The ancients viewed mandrakes as “love-apples.” The Hebrew words for ‘beloved’ or ‘loved one’ דּוֹד (cf. Song 1:16) and for mandrake דּוּדַי (dûday) both share the same root. (Kimchi). Some scholars contend that mandrakes are uncommon in Mesopotamia, but they may have been present then. In any event, Rachel and Leah believed that the plant could medicinally assist their fertility. Ramban suggests that mandrakes might have been used to perfume her bed (see Prov. 7:17). It seems more likely Rachel and Leah believed in the magical properties of this plant and hoped it would help her get pregnant.
Mandrakes grow low, like lettuce, which its leaves resemble, except that they are dark green. Its dark-green, oblong, wrinkled leaves form a rosette. Its small plum-sized yellow-red fruits resembling tomatoes or small oranges have an unusual smell and taste (Song of Sol. 7:13) and may have been used medicinally as a narcotic or stimulant. Even in modern times, many third-world peoples still view the mandrake as having the ability to make an infertile woman fertile. [1]
Superstitions Regarding Mandrakes
The 18th-century biblical naturalist Tristram noted that the Mandrake has been the subject of many strange superstitions. Most of the Mediterranean world considered mandrakes as man-like plants, where some primitive societies believed that one could hear it scream when somebody pulled them from the earth. They observed that it resembled the shape of a man and that it shrieked and groaned when dug up; that the usual mode of procuring it was by tying a dog to the plant, whose struggles tore it up, but that the plant’s shrieks killed the dog! Sir James Frazier records a similar legend, “Man grows under the gallows tree from the bodily droppings of a hanged man. It is a plant with broad leaves and yellow fruit.
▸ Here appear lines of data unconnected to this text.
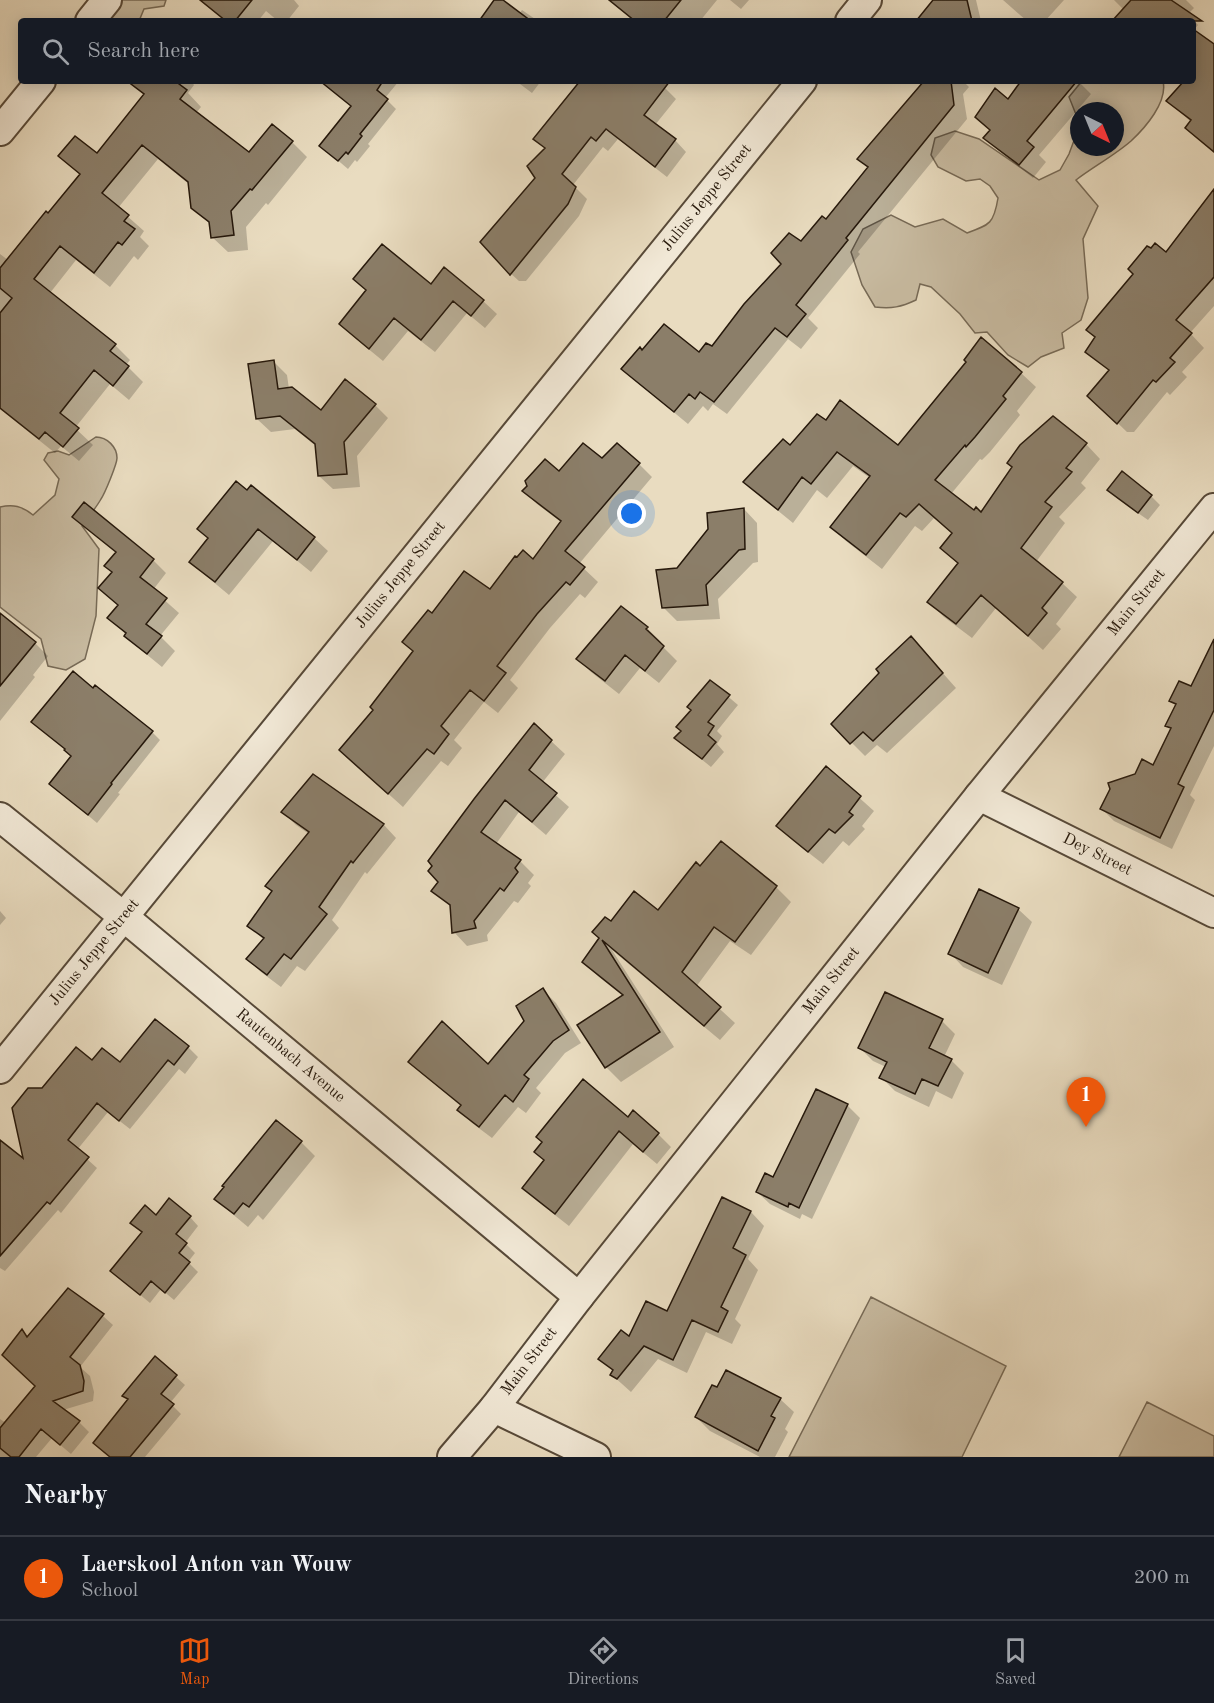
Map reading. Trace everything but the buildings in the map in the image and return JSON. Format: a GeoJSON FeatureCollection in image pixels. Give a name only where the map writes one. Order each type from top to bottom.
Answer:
{"type":"FeatureCollection","features":[{"type":"Feature","properties":{"kind":"street"},"geometry":{"type":"LineString","coordinates":[[92,18],[107,0]]}},
{"type":"Feature","properties":{"kind":"street"},"geometry":{"type":"LineString","coordinates":[[852,18],[867,0]]}},
{"type":"Feature","properties":{"kind":"street"},"geometry":{"type":"LineString","coordinates":[[0,131],[39,84]]}},
{"type":"Feature","properties":{"kind":"street","name":"Julius Jeppe Street"},"geometry":{"type":"LineString","coordinates":[[0,1069],[800,84]]}},
{"type":"Feature","properties":{"kind":"street","name":"Main Street"},"geometry":{"type":"LineString","coordinates":[[452,1457],[494,1408],[579,1297],[979,796],[1214,508]]}},
{"type":"Feature","properties":{"kind":"street","name":"Dey Street"},"geometry":{"type":"LineString","coordinates":[[979,796],[1214,913]]}},
{"type":"Feature","properties":{"kind":"street","name":"Rautenbach Avenue"},"geometry":{"type":"LineString","coordinates":[[0,817],[124,917],[579,1297]]}},
{"type":"Feature","properties":{"kind":"street"},"geometry":{"type":"LineString","coordinates":[[494,1408],[596,1457]]}},
{"type":"Feature","properties":{"kind":"shaded area"},"geometry":{"type":"Polygon","coordinates":[[[119,0],[166,0],[164,6],[144,9],[140,18],[104,18],[119,0]]]}},
{"type":"Feature","properties":{"kind":"shaded area"},"geometry":{"type":"Polygon","coordinates":[[[1080,84],[1163,84],[1159,106],[1149,122],[1124,146],[1124,102],[1071,102],[1069,97],[1080,84]]]}},
{"type":"Feature","properties":{"kind":"shaded area"},"geometry":{"type":"Polygon","coordinates":[[[955,131],[979,139],[1039,180],[1060,170],[1070,151],[1070,156],[1111,156],[1076,180],[1098,206],[1083,239],[1088,298],[1081,320],[1062,333],[1064,348],[1041,357],[1028,367],[1008,355],[987,332],[975,333],[960,314],[931,287],[920,284],[916,300],[896,307],[875,307],[862,285],[851,252],[863,229],[891,215],[915,227],[943,219],[967,233],[986,225],[995,213],[998,198],[990,186],[980,179],[966,181],[938,167],[931,155],[935,138],[955,131]]]}},
{"type":"Feature","properties":{"kind":"shaded area"},"geometry":{"type":"Polygon","coordinates":[[[96,437],[111,443],[117,458],[103,496],[82,526],[99,549],[96,616],[85,659],[66,670],[48,666],[41,639],[0,607],[0,507],[17,506],[33,515],[55,495],[59,479],[44,460],[48,453],[58,451],[69,455],[96,437]]]}},
{"type":"Feature","properties":{"kind":"shaded area"},"geometry":{"type":"Polygon","coordinates":[[[871,1297],[1006,1366],[962,1457],[789,1457],[871,1297]]]}},
{"type":"Feature","properties":{"kind":"shaded area"},"geometry":{"type":"Polygon","coordinates":[[[1147,1402],[1214,1436],[1214,1457],[1119,1457],[1147,1402]]]}},
{"type":"Feature","properties":{"kind":"place","name":"Laerskool Anton van Wouw"},"geometry":{"type":"Point","coordinates":[1086,1127]}}]}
But there is great danger in digging it up, for while it is being uprooted, it moans and shrieks so horribly that the digger dies on the spot.” [2]
[1] Frazier continues: “In modern times the high value set on the mandrake as a potent charm, especially useful for its power of fertilizing barren women, has given rise to a trade in counterfeit mandrakes carved in human form out of bryony and other roots. The use of substitutes for the mandrake was all the more necessary in northern countries, because the plant grows wild only in lands about the Mediterranean, including Syria, Cilicia, Crete, Sicily, Spain, and North Africa” (p. 378.) Some places in Europe, witches were believed to use it in their potions to cure fertility (ibid., 384-485).
[2] James Frazier, Folklore in the OT, Vol. 2, 384-385.